Task brief – Scan the records for lines with the word "degrees", and copy every such line.

Given records –
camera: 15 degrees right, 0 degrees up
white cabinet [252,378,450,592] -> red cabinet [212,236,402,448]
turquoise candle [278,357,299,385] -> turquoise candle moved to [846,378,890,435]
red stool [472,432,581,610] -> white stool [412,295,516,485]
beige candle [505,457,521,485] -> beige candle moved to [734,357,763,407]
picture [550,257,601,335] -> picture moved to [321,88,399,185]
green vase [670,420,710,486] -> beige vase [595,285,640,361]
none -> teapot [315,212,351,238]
==
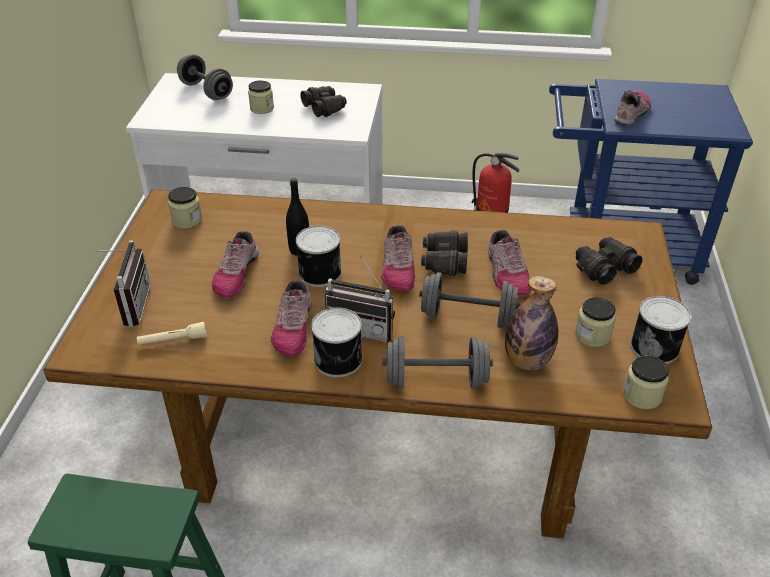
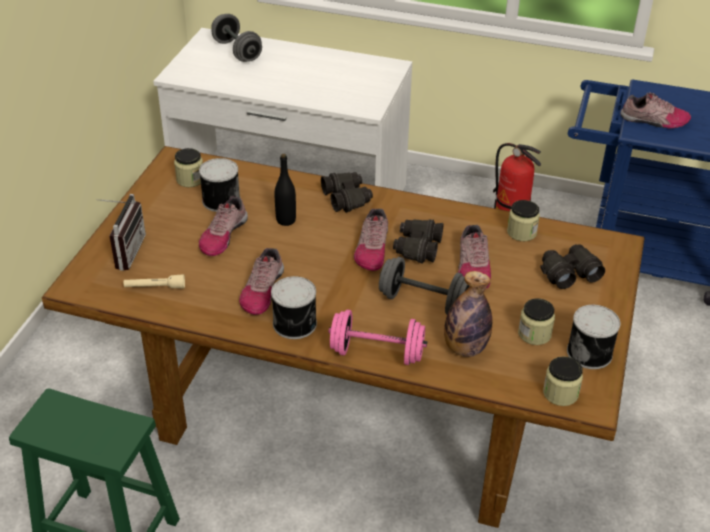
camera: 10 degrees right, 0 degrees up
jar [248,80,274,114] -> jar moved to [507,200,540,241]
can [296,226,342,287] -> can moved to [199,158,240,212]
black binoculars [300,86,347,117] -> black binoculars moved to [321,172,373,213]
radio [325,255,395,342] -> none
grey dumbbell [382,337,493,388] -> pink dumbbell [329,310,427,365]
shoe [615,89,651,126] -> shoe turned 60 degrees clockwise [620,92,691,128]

Solution to this problem –
camera: 15 degrees right, 0 degrees up
camera: 10 degrees right, 0 degrees up
shoe [615,89,651,126] -> shoe turned 60 degrees clockwise [620,92,691,128]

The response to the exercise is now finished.